[Page-level text extractions]
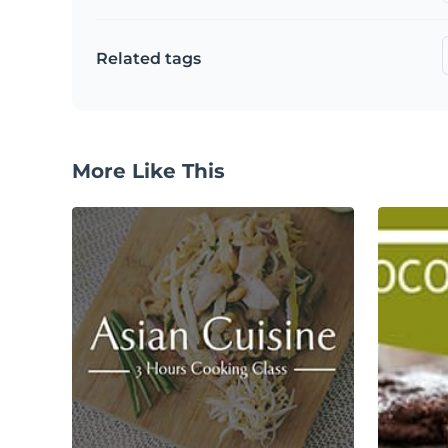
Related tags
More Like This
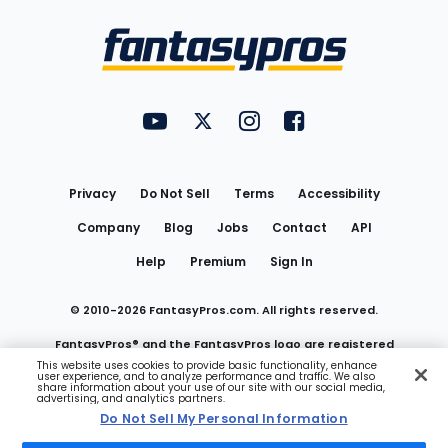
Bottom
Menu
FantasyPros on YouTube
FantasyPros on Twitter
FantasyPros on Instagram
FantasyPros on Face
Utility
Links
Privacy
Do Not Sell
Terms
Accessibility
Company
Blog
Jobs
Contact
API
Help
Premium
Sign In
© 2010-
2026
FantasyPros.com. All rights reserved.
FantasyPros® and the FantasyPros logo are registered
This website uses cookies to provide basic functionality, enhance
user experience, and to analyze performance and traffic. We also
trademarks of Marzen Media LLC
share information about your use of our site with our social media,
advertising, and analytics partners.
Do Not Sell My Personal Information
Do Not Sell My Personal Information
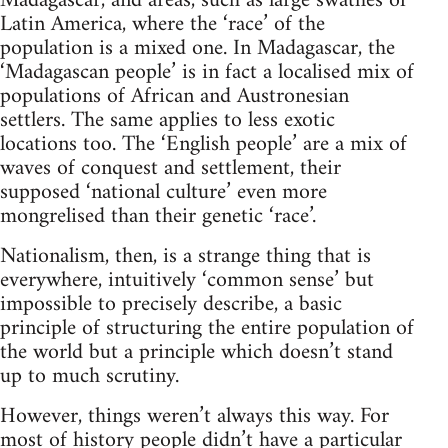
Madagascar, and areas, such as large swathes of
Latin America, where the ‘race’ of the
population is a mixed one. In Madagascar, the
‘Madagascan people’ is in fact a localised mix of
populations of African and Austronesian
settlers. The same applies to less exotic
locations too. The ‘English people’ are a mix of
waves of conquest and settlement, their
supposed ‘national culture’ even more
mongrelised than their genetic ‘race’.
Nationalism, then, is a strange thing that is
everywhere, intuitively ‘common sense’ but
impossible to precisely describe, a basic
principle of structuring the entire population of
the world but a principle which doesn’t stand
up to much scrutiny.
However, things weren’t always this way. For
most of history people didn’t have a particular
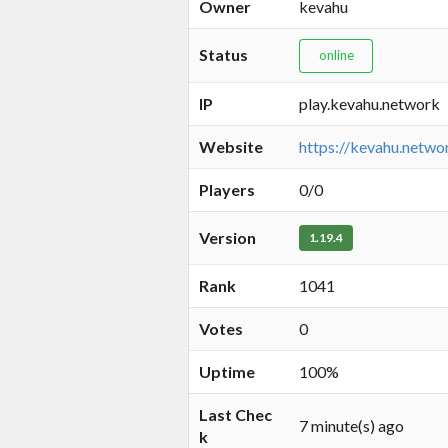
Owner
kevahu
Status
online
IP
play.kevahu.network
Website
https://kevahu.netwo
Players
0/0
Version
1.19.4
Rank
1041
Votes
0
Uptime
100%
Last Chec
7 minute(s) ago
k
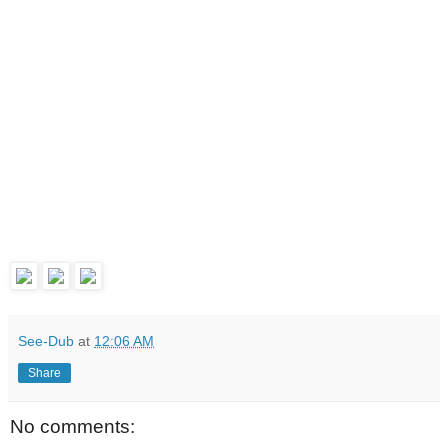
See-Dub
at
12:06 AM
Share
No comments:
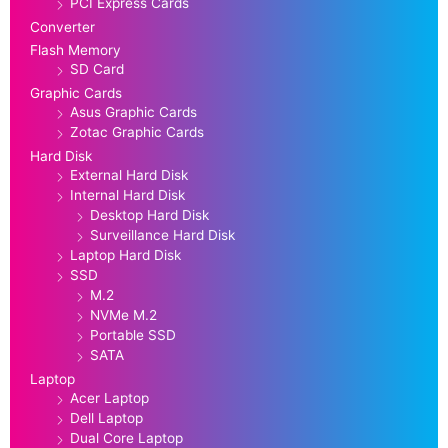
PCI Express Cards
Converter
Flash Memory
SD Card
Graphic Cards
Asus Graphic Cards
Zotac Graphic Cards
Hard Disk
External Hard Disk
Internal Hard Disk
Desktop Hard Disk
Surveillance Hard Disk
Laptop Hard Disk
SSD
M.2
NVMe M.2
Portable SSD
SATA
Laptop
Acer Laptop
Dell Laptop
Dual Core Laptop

### [GOAL OF THE EXERCISE]
Could every record be given again exactly, with its pictures left out?

### [RESULT OF THIS TASK]
Related tags
More Like This
Bottom
Menu
FantasyPros on YouTube
FantasyPros on Twitter
FantasyPros on Instagram
FantasyPros on Face
Utility
Links
Privacy
Do Not Sell
Terms
Accessibility
Company
Blog
Jobs
Contact
API
Help
Premium
Sign In
© 2010-
2026
FantasyPros.com. All rights reserved.
FantasyPros® and the FantasyPros logo are registered
This website uses cookies to provide basic functionality, enhance
user experience, and to analyze performance and traffic. We also
trademarks of Marzen Media LLC
share information about your use of our site with our social media,
advertising, and analytics partners.
Do Not Sell My Personal Information
Do Not Sell My Personal Information
Madagascar, and areas, such as large swathes of
Latin America, where the ‘race’ of the
population is a mixed one. In Madagascar, the
‘Madagascan people’ is in fact a localised mix of
populations of African and Austronesian
settlers. The same applies to less exotic
locations too. The ‘English people’ are a mix of
waves of conquest and settlement, their
supposed ‘national culture’ even more
mongrelised than their genetic ‘race’.
Nationalism, then, is a strange thing that is
everywhere, intuitively ‘common sense’ but
impossible to precisely describe, a basic
principle of structuring the entire population of
the world but a principle which doesn’t stand
up to much scrutiny.
However, things weren’t always this way. For
most of history people didn’t have a particular
Owner
kevahu
Status
online
IP
play.kevahu.network
Website
https://kevahu.netwo
Players
0/0
Version
1.19.4
Rank
1041
Votes
0
Uptime
100%
Last Chec
7 minute(s) ago
k
See-Dub
at
12:06 AM
Share
No comments:
PCI Express Cards
Converter
Flash Memory
SD Card
Graphic Cards
Asus Graphic Cards
Zotac Graphic Cards
Hard Disk
External Hard Disk
Internal Hard Disk
Desktop Hard Disk
Surveillance Hard Disk
Laptop Hard Disk
SSD
M.2
NVMe M.2
Portable SSD
SATA
Laptop
Acer Laptop
Dell Laptop
Dual Core Laptop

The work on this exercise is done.